WHAT THIS TASK INVOLVES: In your reply, write out each entry exactly as given.

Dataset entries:
□ □ □

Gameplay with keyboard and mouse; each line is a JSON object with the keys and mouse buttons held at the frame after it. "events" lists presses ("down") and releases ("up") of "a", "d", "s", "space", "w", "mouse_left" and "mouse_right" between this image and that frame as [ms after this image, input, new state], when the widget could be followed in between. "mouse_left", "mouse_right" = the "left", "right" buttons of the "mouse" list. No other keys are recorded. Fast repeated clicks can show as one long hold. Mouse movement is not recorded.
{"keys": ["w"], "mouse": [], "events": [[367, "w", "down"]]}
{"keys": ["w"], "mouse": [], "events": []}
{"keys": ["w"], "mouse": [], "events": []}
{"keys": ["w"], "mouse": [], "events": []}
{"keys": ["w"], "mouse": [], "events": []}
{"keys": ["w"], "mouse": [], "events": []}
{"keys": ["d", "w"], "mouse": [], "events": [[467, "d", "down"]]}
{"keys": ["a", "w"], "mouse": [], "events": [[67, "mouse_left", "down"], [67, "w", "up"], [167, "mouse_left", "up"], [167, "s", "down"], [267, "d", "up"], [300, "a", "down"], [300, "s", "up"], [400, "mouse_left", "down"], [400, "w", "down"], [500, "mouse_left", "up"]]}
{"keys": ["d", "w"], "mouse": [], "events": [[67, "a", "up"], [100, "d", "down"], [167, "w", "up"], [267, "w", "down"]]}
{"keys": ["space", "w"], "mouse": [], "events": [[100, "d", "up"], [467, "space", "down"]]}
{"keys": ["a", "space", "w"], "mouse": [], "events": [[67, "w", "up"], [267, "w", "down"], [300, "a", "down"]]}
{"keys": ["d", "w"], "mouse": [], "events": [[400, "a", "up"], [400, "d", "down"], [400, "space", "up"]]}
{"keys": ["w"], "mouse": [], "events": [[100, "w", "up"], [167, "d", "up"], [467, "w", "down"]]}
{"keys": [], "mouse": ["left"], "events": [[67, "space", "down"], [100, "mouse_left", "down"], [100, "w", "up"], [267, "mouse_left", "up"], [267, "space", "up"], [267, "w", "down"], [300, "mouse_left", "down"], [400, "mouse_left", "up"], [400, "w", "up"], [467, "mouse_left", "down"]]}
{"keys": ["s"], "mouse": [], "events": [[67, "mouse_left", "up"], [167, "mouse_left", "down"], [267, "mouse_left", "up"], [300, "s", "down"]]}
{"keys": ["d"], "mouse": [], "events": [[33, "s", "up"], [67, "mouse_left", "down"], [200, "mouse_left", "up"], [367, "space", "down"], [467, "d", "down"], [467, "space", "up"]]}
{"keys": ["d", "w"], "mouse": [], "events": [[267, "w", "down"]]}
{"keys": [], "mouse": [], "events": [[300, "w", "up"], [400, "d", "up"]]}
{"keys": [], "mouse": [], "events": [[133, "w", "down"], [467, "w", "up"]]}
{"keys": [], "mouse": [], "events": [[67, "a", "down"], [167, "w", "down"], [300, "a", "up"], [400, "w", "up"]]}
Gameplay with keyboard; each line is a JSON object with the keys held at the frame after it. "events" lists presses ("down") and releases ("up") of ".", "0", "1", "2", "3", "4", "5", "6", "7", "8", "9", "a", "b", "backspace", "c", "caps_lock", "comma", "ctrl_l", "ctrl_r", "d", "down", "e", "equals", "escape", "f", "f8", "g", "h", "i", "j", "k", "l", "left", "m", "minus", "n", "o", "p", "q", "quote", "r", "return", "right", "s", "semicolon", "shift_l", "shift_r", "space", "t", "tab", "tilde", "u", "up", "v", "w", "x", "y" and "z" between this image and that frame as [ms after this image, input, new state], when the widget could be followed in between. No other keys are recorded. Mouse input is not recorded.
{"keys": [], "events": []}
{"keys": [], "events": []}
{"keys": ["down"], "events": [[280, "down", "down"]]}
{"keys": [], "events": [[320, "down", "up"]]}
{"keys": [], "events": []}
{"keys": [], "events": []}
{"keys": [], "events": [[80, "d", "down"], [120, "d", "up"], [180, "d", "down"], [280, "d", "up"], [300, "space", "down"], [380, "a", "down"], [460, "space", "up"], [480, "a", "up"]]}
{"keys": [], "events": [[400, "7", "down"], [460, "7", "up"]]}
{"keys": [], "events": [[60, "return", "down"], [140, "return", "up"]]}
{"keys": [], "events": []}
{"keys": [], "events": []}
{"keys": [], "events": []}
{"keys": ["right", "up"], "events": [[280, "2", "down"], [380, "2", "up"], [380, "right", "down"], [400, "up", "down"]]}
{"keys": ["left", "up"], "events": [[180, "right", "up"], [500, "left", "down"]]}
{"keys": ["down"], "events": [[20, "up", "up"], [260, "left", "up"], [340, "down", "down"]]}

□ □ □

WRITTEN RESPONSE:
Gameplay with keyboard and mouse; each line is a JSON object with the keys and mouse buttons held at the frame after it. "events" lists presses ("down") and releases ("up") of "a", "d", "s", "space", "w", "mouse_left" and "mouse_right" between this image and that frame as [ms after this image, input, new state], when the widget could be followed in between. "mouse_left", "mouse_right" = the "left", "right" buttons of the "mouse" list. No other keys are recorded. Fast repeated clicks can show as one long hold. Mouse movement is not recorded.
{"keys": ["w"], "mouse": [], "events": [[367, "w", "down"]]}
{"keys": ["w"], "mouse": [], "events": []}
{"keys": ["w"], "mouse": [], "events": []}
{"keys": ["w"], "mouse": [], "events": []}
{"keys": ["w"], "mouse": [], "events": []}
{"keys": ["w"], "mouse": [], "events": []}
{"keys": ["d", "w"], "mouse": [], "events": [[467, "d", "down"]]}
{"keys": ["a", "w"], "mouse": [], "events": [[67, "mouse_left", "down"], [67, "w", "up"], [167, "mouse_left", "up"], [167, "s", "down"], [267, "d", "up"], [300, "a", "down"], [300, "s", "up"], [400, "mouse_left", "down"], [400, "w", "down"], [500, "mouse_left", "up"]]}
{"keys": ["d", "w"], "mouse": [], "events": [[67, "a", "up"], [100, "d", "down"], [167, "w", "up"], [267, "w", "down"]]}
{"keys": ["space", "w"], "mouse": [], "events": [[100, "d", "up"], [467, "space", "down"]]}
{"keys": ["a", "space", "w"], "mouse": [], "events": [[67, "w", "up"], [267, "w", "down"], [300, "a", "down"]]}
{"keys": ["d", "w"], "mouse": [], "events": [[400, "a", "up"], [400, "d", "down"], [400, "space", "up"]]}
{"keys": ["w"], "mouse": [], "events": [[100, "w", "up"], [167, "d", "up"], [467, "w", "down"]]}
{"keys": [], "mouse": ["left"], "events": [[67, "space", "down"], [100, "mouse_left", "down"], [100, "w", "up"], [267, "mouse_left", "up"], [267, "space", "up"], [267, "w", "down"], [300, "mouse_left", "down"], [400, "mouse_left", "up"], [400, "w", "up"], [467, "mouse_left", "down"]]}
{"keys": ["s"], "mouse": [], "events": [[67, "mouse_left", "up"], [167, "mouse_left", "down"], [267, "mouse_left", "up"], [300, "s", "down"]]}
{"keys": ["d"], "mouse": [], "events": [[33, "s", "up"], [67, "mouse_left", "down"], [200, "mouse_left", "up"], [367, "space", "down"], [467, "d", "down"], [467, "space", "up"]]}
{"keys": ["d", "w"], "mouse": [], "events": [[267, "w", "down"]]}
{"keys": [], "mouse": [], "events": [[300, "w", "up"], [400, "d", "up"]]}
{"keys": [], "mouse": [], "events": [[133, "w", "down"], [467, "w", "up"]]}
{"keys": [], "mouse": [], "events": [[67, "a", "down"], [167, "w", "down"], [300, "a", "up"], [400, "w", "up"]]}
Gameplay with keyboard; each line is a JSON object with the keys held at the frame after it. "events" lists presses ("down") and releases ("up") of ".", "0", "1", "2", "3", "4", "5", "6", "7", "8", "9", "a", "b", "backspace", "c", "caps_lock", "comma", "ctrl_l", "ctrl_r", "d", "down", "e", "equals", "escape", "f", "f8", "g", "h", "i", "j", "k", "l", "left", "m", "minus", "n", "o", "p", "q", "quote", "r", "return", "right", "s", "semicolon", "shift_l", "shift_r", "space", "t", "tab", "tilde", "u", "up", "v", "w", "x", "y" and "z" between this image and that frame as [ms after this image, input, new state], when the widget could be followed in between. No other keys are recorded. Mouse input is not recorded.
{"keys": [], "events": []}
{"keys": [], "events": []}
{"keys": ["down"], "events": [[280, "down", "down"]]}
{"keys": [], "events": [[320, "down", "up"]]}
{"keys": [], "events": []}
{"keys": [], "events": []}
{"keys": [], "events": [[80, "d", "down"], [120, "d", "up"], [180, "d", "down"], [280, "d", "up"], [300, "space", "down"], [380, "a", "down"], [460, "space", "up"], [480, "a", "up"]]}
{"keys": [], "events": [[400, "7", "down"], [460, "7", "up"]]}
{"keys": [], "events": [[60, "return", "down"], [140, "return", "up"]]}
{"keys": [], "events": []}
{"keys": [], "events": []}
{"keys": [], "events": []}
{"keys": ["right", "up"], "events": [[280, "2", "down"], [380, "2", "up"], [380, "right", "down"], [400, "up", "down"]]}
{"keys": ["left", "up"], "events": [[180, "right", "up"], [500, "left", "down"]]}
{"keys": ["down"], "events": [[20, "up", "up"], [260, "left", "up"], [340, "down", "down"]]}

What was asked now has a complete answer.